Leon swallows hard. “Wow. Who’s left?”

With what sounds like effort, she says, “That’s kind of why I’m here. You in the market for a job?”

Leon’s not the kind of guy who has a job anymore. He used to be. He did all of it, went to the networking events and shook hands with old guys who also went to NYU and went to dehumanizing, time-sucking interviews and put on boring-ass suits to go sit in a boring-ass cubicle and lose years of his life chasing down other people’s money.

And then he got laid off. And then his next job turned out to be for the corporate arm of the Aryan Nation. The last day Leon worked a desk job, he only showed up long enough to do some mild-to-moderate embezzling and steal some snacks from the breakroom.

So yeah, Leon doesn’t exactly have a job right now. His job, if he had a job, is locked up in the hold of that speedboat, and that’s kinda over with, the money nestled away offshore, accruing a little and getting fat so he can skim a little off the top before he funnels the rest to Ernesto. Nothing left to do but wait. So yeah, he’s out of work, in a sense.

Leon leans forward on the bench, staring off in a rough approximation of her disinterested stare. He lets his voice go soft, dark, like it might if you were a very cool spy who’s going to totally kick ass at negotiations. “If Finch is gone, you’re gonna need somebody new to be the brains.”

Shaw lets out this big, nasty bark of laughter that makes him jump.

Leon guesses he should’ve known better, but he can’t think what else she would want him for. “...The muscle?”

She wipes her mouth. “This is already a nightmare,” she says to no one. She swivels to face him on the bench. “I need somebody who knows their way around a computer.
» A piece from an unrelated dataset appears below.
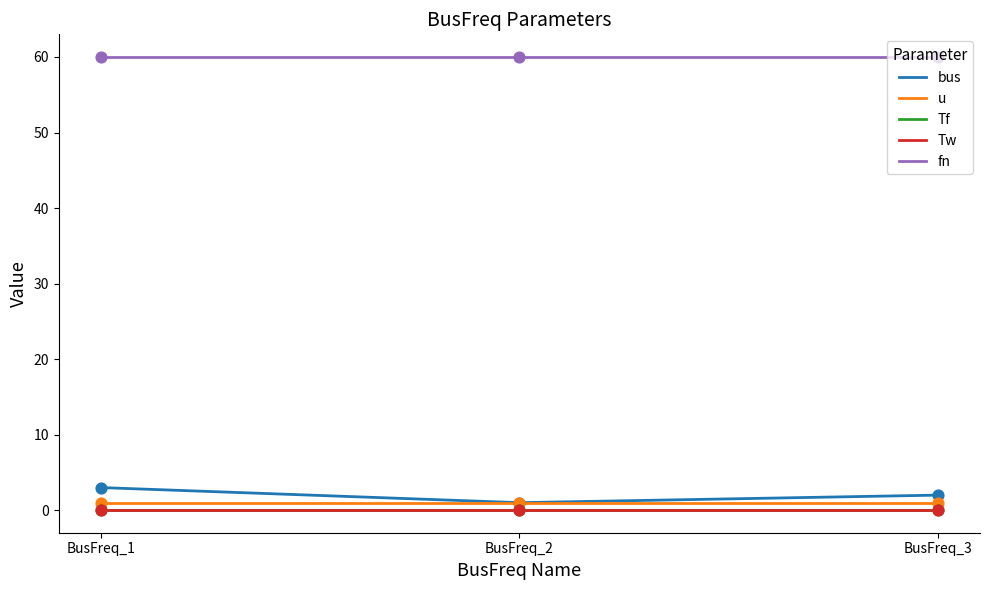

Is this an area chart (filled region under the line)?

No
Somebody who can hack, who can research. Get us paydirt on our Numbers.”

“That’s the brains.”

“That’s dispatch,” she corrects. “I can get you a decent paycheck - not great money, but more than enough to live on - and a place to stay if you need it. You interested?”

Is he? He remembers the last time he saw John, outside that casino in Atlantic City. He’d said that he wanted to do what they did. Help people. Was he talking out of his ass? A little bit. Saving people is hard work and he’s not geared for it. He’s not John. He’s smart and he’s willing, but the second someone sticks a gun in his face, his spine turns to Jell-o. Still, it felt good to help that cool old guy take on that scuzzy casino, same way it does when he thinks of the money he’s planning to discreetly slip Ernesto’s way.
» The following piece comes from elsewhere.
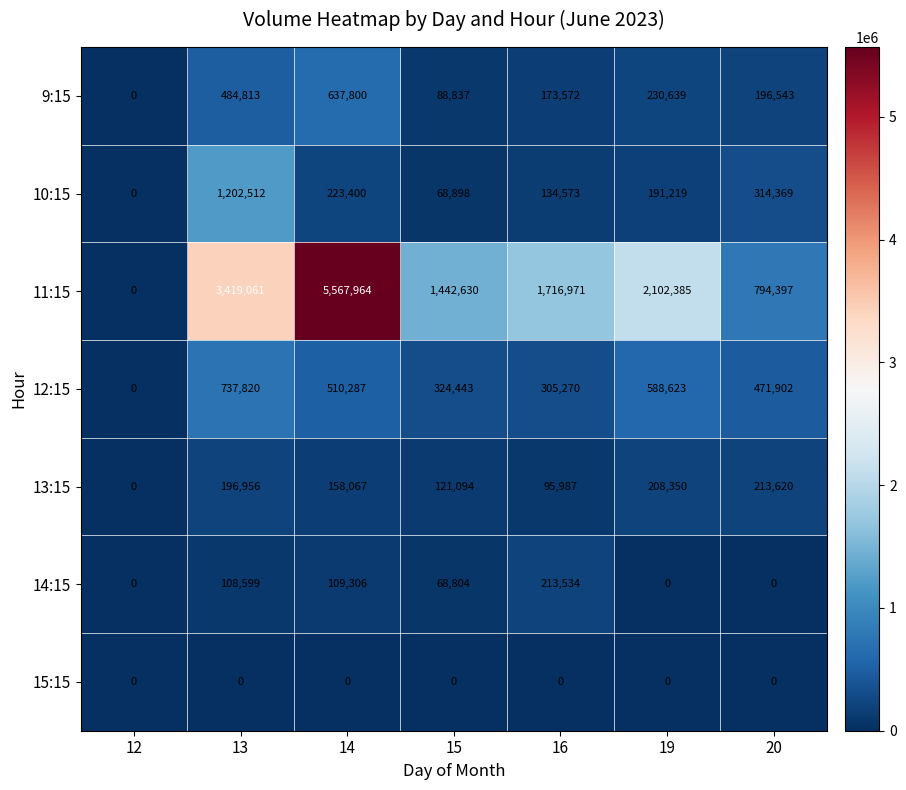

How many data points does each series have?

7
It feels right, to make your own life hard so someone else's doesn't have to be.

Leon takes a slow, deliberate swig of his bottle of pineapple soda. "I'll sleep on it."

That night in his apartment, he doesn’t sleep. He paces, nerves at an all-time high. This happens sometimes, when people almost kill him. He’s pretty OK in the moment. It’s only hours later that his heart starts hammering, his fingers start shaking. But it’s not the water closing over his head that freaks him out; it’s the pattern he can feel falling into. Like the years he spent in the cubicle, chasing down billions he’ll never get to touch. It’s a new infinity, one where he finds a new scheme every couple of months and he pushes it too far and the situation turns on him and suddenly somebody wants him dead again and it keeps happening, over and over, until finally someone does kill him, and he never gets to feel like he did outside that casino in Atlantic City, not ever.

Leon decides he doesn’t need to sleep on this choice.